## TASKS
[1] From the model training and tuning notebook, restate the code cell that begins "np.random.seed(42)" as a short list of its steps.
[2] Repeat the part of the model training and tuning notebook starting at "# 4. MODEL TRAINING" and ending at "cars.head()", without changes.

# 4. MODEL TRAINING AND TUNING
---

In [1]:
import pandas as pd
import numpy as np
pd.set_option("display.max_columns", 99)
pd.set_option("display.max_rows", 999)
pd.set_option('precision', 3)

cars = pd.read_csv('data/imports-85.cars3')
print(cars.shape)
cars.head()

(204, 31)


Unnamed: 0,engine_size,engine_type_dohcv,make_bmw,curb_weight,make_mercedes-benz,width,wheel_base,engine_location_rear,engine_location_front,make_jaguar,make_peugot,engine_type_rotor,horsepower,make_subaru,body_style_convertible,make_porsche,make_mitsubishi,make_plymouth,num_cylinders,make_toyota,make_renault,make_dodge,make_nissan,engine_type_ohcf,symboling_-2,peak_rpm,make_volkswagen,compression_ratio,make_isuzu,bore,price
0,0.26,0,0,0.411,0,0.317,0.058,0,1,0,0,0,0.263,0,1,0,0,0,0.2,0,0,0,0,0,0,0.347,0,0.125,0,0.664,16500.0
1,0.343,0,0,0.518,0,0.433,0.23,0,1,0,0,0,0.442,0,0,0,0,0,0.4,0,0,0,0,0,0,0.347,0,0.125,0,0.1,16500.0
2,0.181,0,0,0.329,0,0.492,0.385,0,1,0,0,0,0.225,0,0,0,0,0,0.2,0,0,0,0,0,0,0.551,0,0.188,0,0.464,13950.0
3,0.283,0,0,0.518,0,0.508,0.373,0,1,0,0,0,0.279,0,0,0,0,0,0.3,0,0,0,0,0,0,0.551,0,0.062,0,0.464,17450.0
4,0.283,0,0,0.395,0,0.5,0.385,0,1,0,0,0,0.258,0,0,0,0,0,0.3,0,0,0,0,0,0,0.551,0,0.094,0,0.464,15250.0


In [4]:
np.random.seed(42)
cars = cars.loc[np.random.permutation(len(cars))]
X_cars = cars.drop('price', axis=1)
y_cars = cars['price'].copy()
X_cars.shape, y_cars.shape

((204, 30), (204,))

## 1. K-Nearest Neighbor Regression

In [7]:
from sklearn.neighbors import KNeighborsRegressor
from sklearn.model_selection import GridSearchCV

kpar = {'n_neighbors': np.arange(1, 21, 2),
       'weights': ['uniform', 'distance'],
       'algorithm': ['ball_tree', 'kd_tree', 'brute'],
       'p': [1,2]
      }
knn = KNeighborsRegressor()
kgrid = GridSearchCV(knn, kpar, n_jobs=-1)
kgrid.fit(X_cars, y_cars)

## DATA TO EXAMINE
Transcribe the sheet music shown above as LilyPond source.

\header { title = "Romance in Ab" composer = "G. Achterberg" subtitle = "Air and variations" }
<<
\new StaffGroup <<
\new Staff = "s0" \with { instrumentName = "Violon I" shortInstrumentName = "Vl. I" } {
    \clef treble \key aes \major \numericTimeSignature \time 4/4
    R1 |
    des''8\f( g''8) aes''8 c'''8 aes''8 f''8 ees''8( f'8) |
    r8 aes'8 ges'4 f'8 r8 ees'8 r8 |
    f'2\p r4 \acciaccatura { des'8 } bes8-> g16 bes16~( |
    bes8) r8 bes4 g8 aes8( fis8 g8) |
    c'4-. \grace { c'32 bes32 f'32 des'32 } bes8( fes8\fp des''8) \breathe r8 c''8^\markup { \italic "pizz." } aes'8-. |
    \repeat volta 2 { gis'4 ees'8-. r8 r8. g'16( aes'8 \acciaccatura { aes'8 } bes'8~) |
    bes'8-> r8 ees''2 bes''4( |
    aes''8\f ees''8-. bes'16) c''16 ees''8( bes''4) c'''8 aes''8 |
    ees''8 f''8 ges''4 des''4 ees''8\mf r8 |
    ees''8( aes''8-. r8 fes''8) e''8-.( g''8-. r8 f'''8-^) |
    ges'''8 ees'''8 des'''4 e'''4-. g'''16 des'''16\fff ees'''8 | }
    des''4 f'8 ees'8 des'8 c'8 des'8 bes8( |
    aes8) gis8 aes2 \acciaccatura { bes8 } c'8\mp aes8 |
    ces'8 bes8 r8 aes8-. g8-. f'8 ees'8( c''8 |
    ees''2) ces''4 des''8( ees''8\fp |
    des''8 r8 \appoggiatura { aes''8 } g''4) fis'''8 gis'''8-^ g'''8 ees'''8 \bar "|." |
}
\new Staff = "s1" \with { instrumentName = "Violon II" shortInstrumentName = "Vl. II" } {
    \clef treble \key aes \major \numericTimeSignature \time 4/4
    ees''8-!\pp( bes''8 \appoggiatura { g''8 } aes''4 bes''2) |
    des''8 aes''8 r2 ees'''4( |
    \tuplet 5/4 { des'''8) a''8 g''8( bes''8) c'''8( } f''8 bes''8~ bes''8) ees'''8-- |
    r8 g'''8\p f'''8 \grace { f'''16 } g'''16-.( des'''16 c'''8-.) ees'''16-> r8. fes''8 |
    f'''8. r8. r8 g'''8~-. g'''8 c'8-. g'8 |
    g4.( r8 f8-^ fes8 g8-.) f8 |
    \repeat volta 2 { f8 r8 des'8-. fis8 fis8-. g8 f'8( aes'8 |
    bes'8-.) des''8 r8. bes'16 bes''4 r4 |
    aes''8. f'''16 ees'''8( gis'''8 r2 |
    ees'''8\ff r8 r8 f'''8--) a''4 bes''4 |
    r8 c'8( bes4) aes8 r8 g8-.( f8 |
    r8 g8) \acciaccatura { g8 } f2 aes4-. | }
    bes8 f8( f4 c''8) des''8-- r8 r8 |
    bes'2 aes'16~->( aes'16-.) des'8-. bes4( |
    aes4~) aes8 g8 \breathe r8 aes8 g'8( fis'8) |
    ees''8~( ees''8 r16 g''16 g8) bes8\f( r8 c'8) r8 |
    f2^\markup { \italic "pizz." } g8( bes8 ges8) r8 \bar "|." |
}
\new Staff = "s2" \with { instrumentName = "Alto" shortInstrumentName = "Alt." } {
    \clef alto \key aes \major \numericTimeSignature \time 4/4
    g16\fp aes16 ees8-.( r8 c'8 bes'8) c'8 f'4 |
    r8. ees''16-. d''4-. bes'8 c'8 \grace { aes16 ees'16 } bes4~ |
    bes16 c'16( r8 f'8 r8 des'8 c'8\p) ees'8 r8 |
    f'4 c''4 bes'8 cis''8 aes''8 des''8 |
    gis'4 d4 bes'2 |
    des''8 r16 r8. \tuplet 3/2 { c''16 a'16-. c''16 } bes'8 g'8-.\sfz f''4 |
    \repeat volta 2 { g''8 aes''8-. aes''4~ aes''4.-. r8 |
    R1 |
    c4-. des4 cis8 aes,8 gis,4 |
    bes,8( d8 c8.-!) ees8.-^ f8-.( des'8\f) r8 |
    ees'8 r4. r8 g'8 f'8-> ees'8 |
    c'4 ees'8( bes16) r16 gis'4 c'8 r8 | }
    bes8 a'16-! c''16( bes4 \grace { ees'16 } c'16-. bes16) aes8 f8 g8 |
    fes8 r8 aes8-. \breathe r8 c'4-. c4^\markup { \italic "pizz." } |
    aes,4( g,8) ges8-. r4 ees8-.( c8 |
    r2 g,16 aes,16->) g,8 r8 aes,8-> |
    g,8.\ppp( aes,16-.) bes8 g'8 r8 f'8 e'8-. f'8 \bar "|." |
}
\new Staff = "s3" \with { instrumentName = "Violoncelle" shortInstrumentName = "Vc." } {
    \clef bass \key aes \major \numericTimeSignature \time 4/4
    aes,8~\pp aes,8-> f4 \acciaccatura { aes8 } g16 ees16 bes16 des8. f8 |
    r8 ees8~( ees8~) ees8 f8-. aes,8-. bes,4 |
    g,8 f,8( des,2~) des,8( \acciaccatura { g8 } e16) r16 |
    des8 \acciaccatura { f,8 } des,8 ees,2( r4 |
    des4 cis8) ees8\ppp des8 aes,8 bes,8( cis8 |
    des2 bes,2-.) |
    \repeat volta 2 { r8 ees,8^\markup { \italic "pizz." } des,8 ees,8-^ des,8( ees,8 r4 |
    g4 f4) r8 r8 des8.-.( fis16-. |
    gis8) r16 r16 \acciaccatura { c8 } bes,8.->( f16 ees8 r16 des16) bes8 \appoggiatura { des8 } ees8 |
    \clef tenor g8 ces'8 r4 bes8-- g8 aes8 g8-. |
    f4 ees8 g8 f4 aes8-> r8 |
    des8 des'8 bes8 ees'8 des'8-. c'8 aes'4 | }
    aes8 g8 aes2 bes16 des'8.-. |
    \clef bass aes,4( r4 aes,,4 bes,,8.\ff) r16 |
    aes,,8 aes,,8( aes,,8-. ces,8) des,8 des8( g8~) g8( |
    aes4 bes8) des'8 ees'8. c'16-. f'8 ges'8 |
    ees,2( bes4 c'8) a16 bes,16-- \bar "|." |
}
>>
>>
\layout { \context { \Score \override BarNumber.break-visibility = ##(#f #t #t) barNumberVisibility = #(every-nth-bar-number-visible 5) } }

## ANSWERS BELOW
[1]
- Sets the NumPy random seed to 42.
- Shuffles `cars` by indexing it with a random permutation of its length.
- Assigns every column except `price` to `X_cars`.
- Assigns a copy of the `price` column to `y_cars`.
- Displays the shapes of `X_cars` and `y_cars`.

[2]
# 4. MODEL TRAINING AND TUNING
---

In [1]:
import pandas as pd
import numpy as np
pd.set_option("display.max_columns", 99)
pd.set_option("display.max_rows", 999)
pd.set_option('precision', 3)

cars = pd.read_csv('data/imports-85.cars3')
print(cars.shape)
cars.head()